[[ DATA PROVIDED, beginning ]]

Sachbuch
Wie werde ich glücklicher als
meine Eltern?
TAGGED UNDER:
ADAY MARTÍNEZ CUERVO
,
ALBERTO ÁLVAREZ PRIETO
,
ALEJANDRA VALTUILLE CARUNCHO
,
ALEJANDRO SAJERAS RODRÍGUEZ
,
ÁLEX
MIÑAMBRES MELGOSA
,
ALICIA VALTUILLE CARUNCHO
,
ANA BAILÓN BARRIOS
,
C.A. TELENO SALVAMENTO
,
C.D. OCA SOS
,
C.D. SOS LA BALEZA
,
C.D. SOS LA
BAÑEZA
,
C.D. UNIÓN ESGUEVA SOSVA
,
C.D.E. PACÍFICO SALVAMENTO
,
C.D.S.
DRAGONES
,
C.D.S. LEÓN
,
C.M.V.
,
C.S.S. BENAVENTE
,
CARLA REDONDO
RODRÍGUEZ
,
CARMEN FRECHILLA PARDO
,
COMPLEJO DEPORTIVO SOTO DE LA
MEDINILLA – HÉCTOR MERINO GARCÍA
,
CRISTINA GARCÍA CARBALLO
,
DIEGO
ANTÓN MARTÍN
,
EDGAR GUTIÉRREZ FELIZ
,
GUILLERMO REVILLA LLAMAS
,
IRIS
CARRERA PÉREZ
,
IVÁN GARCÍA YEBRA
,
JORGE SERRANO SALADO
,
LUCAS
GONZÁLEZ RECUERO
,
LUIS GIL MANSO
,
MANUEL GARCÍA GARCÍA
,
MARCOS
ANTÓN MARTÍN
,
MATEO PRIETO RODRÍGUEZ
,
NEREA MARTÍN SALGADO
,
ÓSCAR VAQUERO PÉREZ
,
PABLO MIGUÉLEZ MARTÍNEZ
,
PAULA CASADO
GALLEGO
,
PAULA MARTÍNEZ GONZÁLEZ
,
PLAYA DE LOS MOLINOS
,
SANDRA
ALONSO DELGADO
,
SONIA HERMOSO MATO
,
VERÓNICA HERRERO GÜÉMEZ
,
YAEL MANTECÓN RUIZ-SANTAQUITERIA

[[ DATA PROVIDED, end ]]

**EXERCISE GOAL**
Check each line above for the string "PAULA" and return those that contain it.

**WRITTEN RESPONSE**
PAULA CASADO
PAULA MARTÍNEZ GONZÁLEZ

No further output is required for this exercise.